Ok need some more sound advice before I start spending hard earned cash lol

I was gonna go for an ADA Cube Garden 45p - L45 x D27 x H30cm

now I just can't decide between that or a 60p - L60 x D30 x H36cm

The price difference is minimal, price isn't really a problem though, I just want the best for my future shrimp.

The Go! Aqua range I understand are the cheaper alternative of ADA Cube Garden and use regular glass rather than optiwhite.
Is Optiwhite needed for a shrimp tank, will I benefit greatly from it?
Is the silicon on Go! Aqua tanks as good as the Cube Garden tanks?

Sorry for all the questions but I really wanna prep everything to the max first  

Btw I plan to have three of the same size tank in an upstairs bedroom but I'm guessing with the total weight spread over one side of the room shouldn't be a problem.
A 60cm tank would be like 54 litres I think? so 54 litres x 3 = 162litres


----------



## Iain Sutherland (29 Jun 2012)

*Re: Which tank for shrimp 45p or 60p? ADA C/Garden or Do!Aqu*

they are all nice tanks mate just depends what you fancy.  Opti white really makes a huge difference when taking pictures and some difference when viewing.  Bare in mind if you go for a shallower tank you will want you water level 2cm below the top or the shrimp will go for a walk.


----------



## Otto72 (29 Jun 2012)

*Re: Which tank for shrimp 45p or 60p? ADA C/Garden or Do!Aqu*



			
				easerthegeezer said:
			
		

> Bare in mind if you go for a shallower tank you will want you water level 2cm below the top or the shrimp will go for a walk.

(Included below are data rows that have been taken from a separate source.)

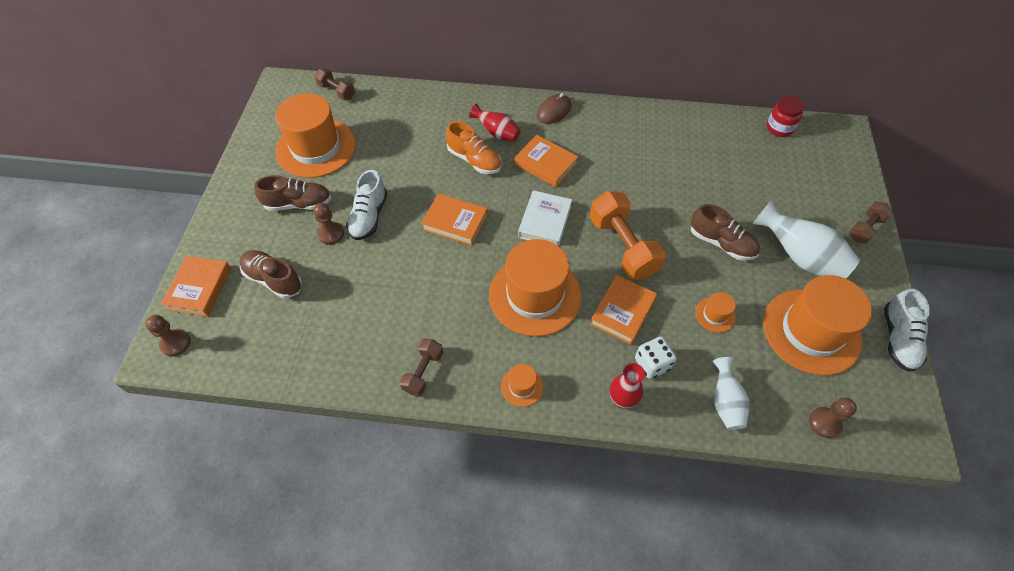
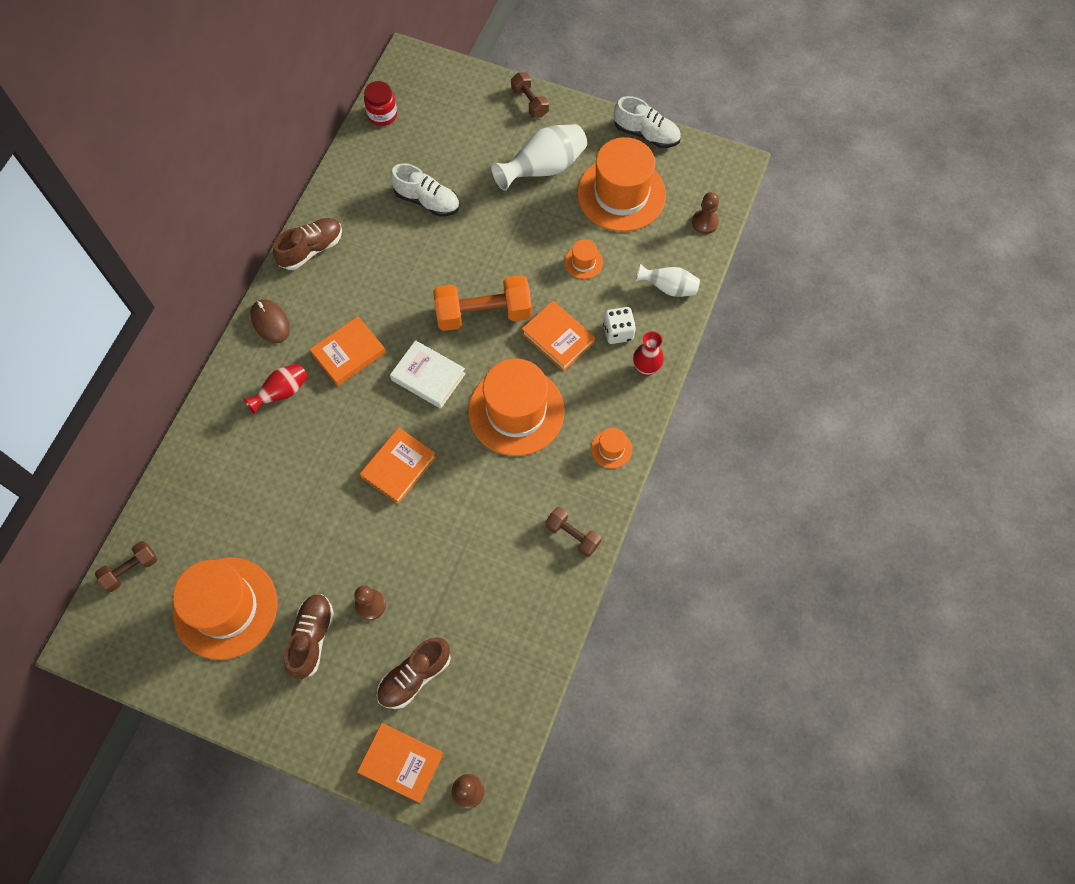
camera: 75 degrees left, 10 degrees up
(369, 216) = (359, 559): white shoe -> white shoe (427, 201)
(474, 160) = (315, 427): orange shoe -> none
(721, 243) = (508, 226): brown shoe -> brown shoe (311, 249)

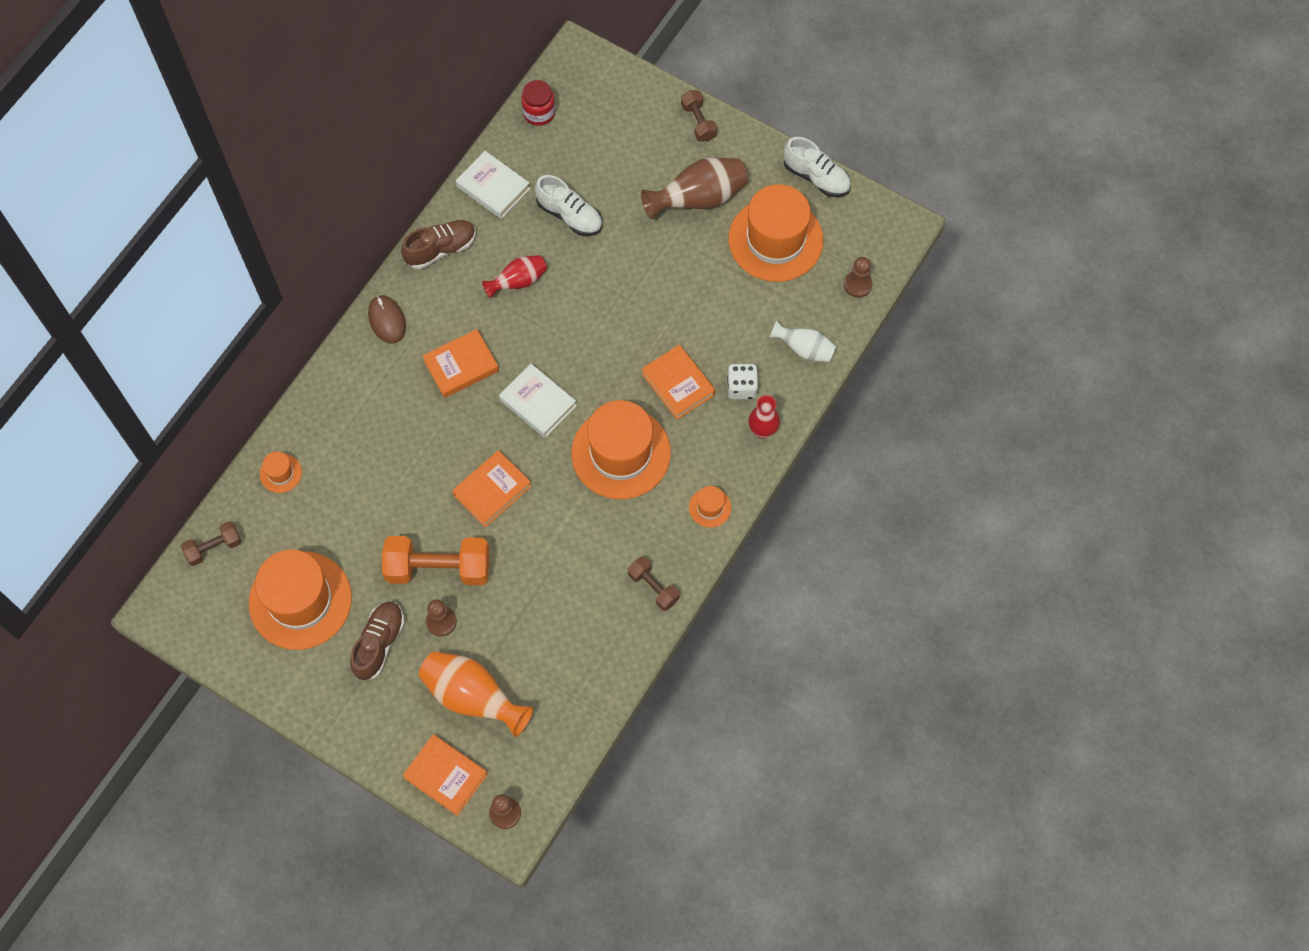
camera: 10 degrees right, 0 degrees up
(282, 392) = (387, 395): red vase -> red vase (518, 282)
(351, 187) = (493, 188): none -> white book
(415, 676) = (473, 697): brown shoe -> orange vase
(483, 313) = (606, 346): orange dumbbell -> orange dumbbell (438, 568)
(543, 168) = (699, 199): white vase -> brown vase
(583, 262) = (720, 307): orange hat -> orange hat (280, 473)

shrimp will leave the tank if given the opportunity?   

How long can they be out of water for?


----------



## Iain Sutherland (29 Jun 2012)

*Re: Which tank for shrimp 45p or 60p? ADA C/Garden or Do!Aqu*

about the same time as fish, they wont go far but finding dried shrimp is heartbreaking, especially if they are decent shrimp.


----------